## [TASK ITEM]
Leaving the pictures aside, repeat every line below exactly.

## [EXTRACTED ENTRIES]
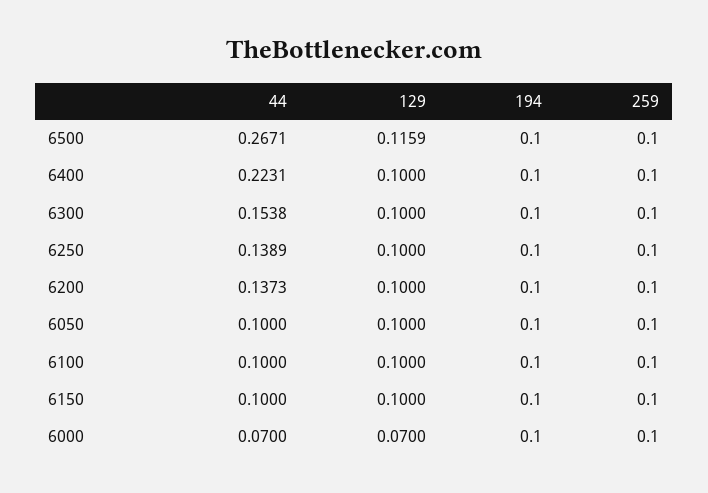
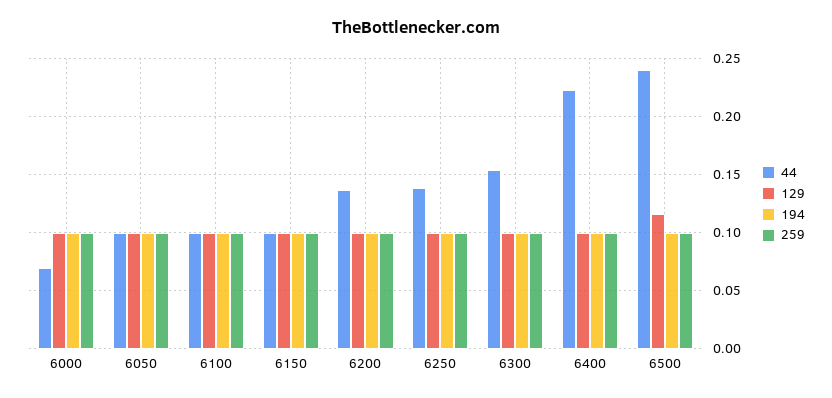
  {
    "44": {
-     "6500": 0.2671,
+     "6500": 0.24,
      "6400": 0.2231,
      "6300": 0.1538,
      "6250": 0.1389,
      "6200": 0.1373,
      "6050": 0.1,
      "6100": 0.1,
      "6150": 0.1,
      "6000": 0.07
    },
    "129": {
      "6500": 0.1159,
      "6400": 0.1,
      "6300": 0.1,
      "6250": 0.1,
      "6200": 0.1,
      "6050": 0.1,
      "6100": 0.1,
      "6150": 0.1,
-     "6000": 0.07
+     "6000": 0.1
    },
    "194": {
      "6500": 0.1,
      "6400": 0.1,
      "6300": 0.1,
      "6250": 0.1,
      "6200": 0.1,
      "6050": 0.1,
      "6100": 0.1,
      "6150": 0.1,
      "6000": 0.1
    },
    "259": {
      "6500": 0.1,
      "6400": 0.1,
      "6300": 0.1,
      "6250": 0.1,
      "6200": 0.1,
      "6050": 0.1,
      "6100": 0.1,
      "6150": 0.1,
      "6000": 0.1
    }
  }

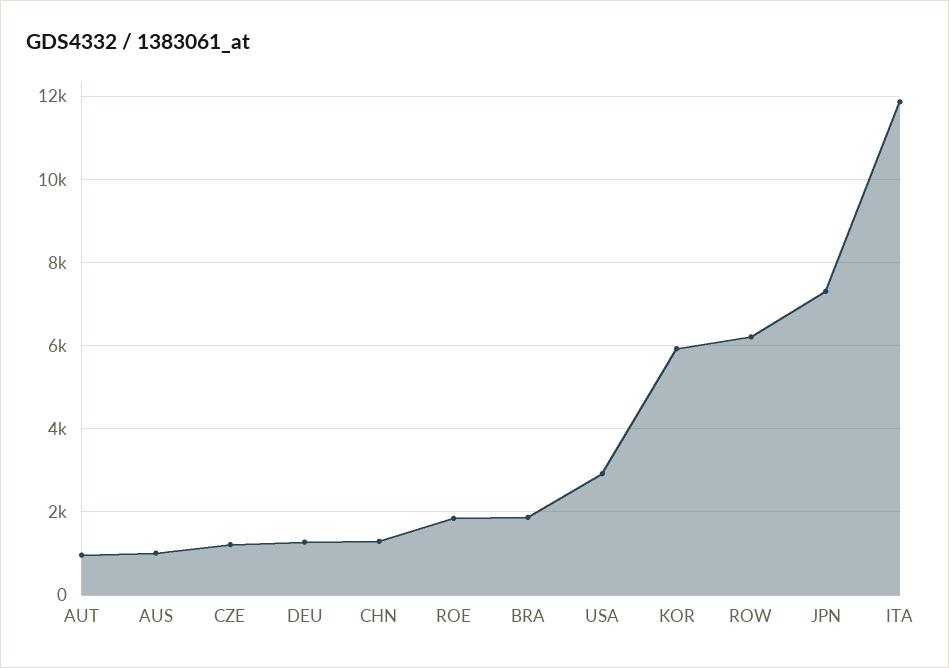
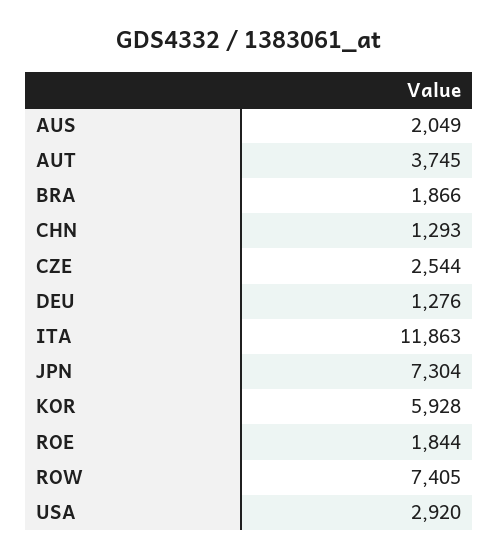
  {
-   "AUT": 1000,
+   "AUT": 3745,
-   "AUS": 1000,
+   "AUS": 2049,
-   "CZE": 1200,
+   "CZE": 2544,
    "DEU": 1276,
    "CHN": 1293,
    "ROE": 1844,
    "BRA": 1866,
    "USA": 2920,
    "KOR": 5928,
-   "ROW": 6200,
+   "ROW": 7405,
    "JPN": 7304,
    "ITA": 11863
  }

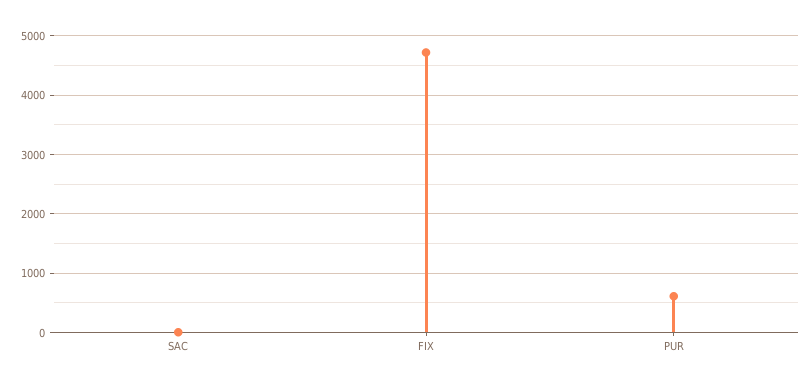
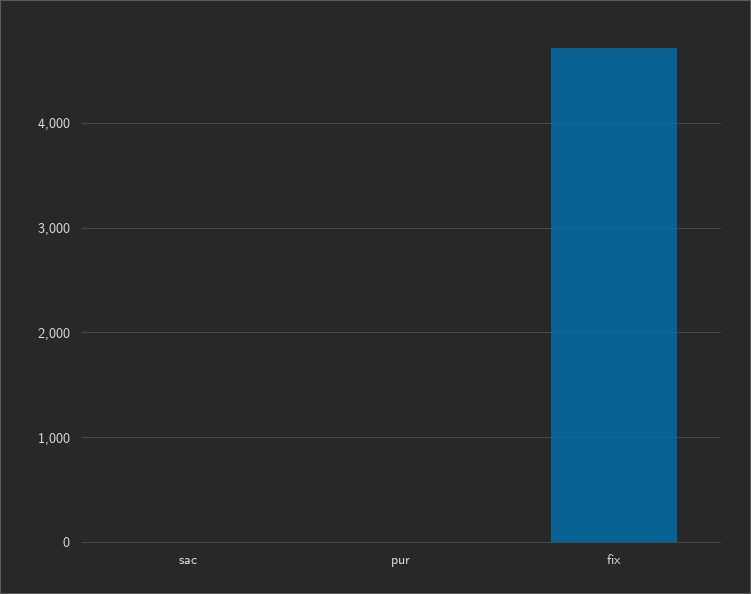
  {
    "SAC": 0,
    "FIX": 4700,
-   "PUR": 600
+   "PUR": 0
  }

## [EXERCISE ANSWER]
  {
    "44": {
-     "6500": 0.2671,
+     "6500": 0.24,
      "6400": 0.2231,
      "6300": 0.1538,
      "6250": 0.1389,
      "6200": 0.1373,
      "6050": 0.1,
      "6100": 0.1,
      "6150": 0.1,
      "6000": 0.07
    },
    "129": {
      "6500": 0.1159,
      "6400": 0.1,
      "6300": 0.1,
      "6250": 0.1,
      "6200": 0.1,
      "6050": 0.1,
      "6100": 0.1,
      "6150": 0.1,
-     "6000": 0.07
+     "6000": 0.1
    },
    "194": {
      "6500": 0.1,
      "6400": 0.1,
      "6300": 0.1,
      "6250": 0.1,
      "6200": 0.1,
      "6050": 0.1,
      "6100": 0.1,
      "6150": 0.1,
      "6000": 0.1
    },
    "259": {
      "6500": 0.1,
      "6400": 0.1,
      "6300": 0.1,
      "6250": 0.1,
      "6200": 0.1,
      "6050": 0.1,
      "6100": 0.1,
      "6150": 0.1,
      "6000": 0.1
    }
  }

  {
-   "AUT": 1000,
+   "AUT": 3745,
-   "AUS": 1000,
+   "AUS": 2049,
-   "CZE": 1200,
+   "CZE": 2544,
    "DEU": 1276,
    "CHN": 1293,
    "ROE": 1844,
    "BRA": 1866,
    "USA": 2920,
    "KOR": 5928,
-   "ROW": 6200,
+   "ROW": 7405,
    "JPN": 7304,
    "ITA": 11863
  }

  {
    "SAC": 0,
    "FIX": 4700,
-   "PUR": 600
+   "PUR": 0
  }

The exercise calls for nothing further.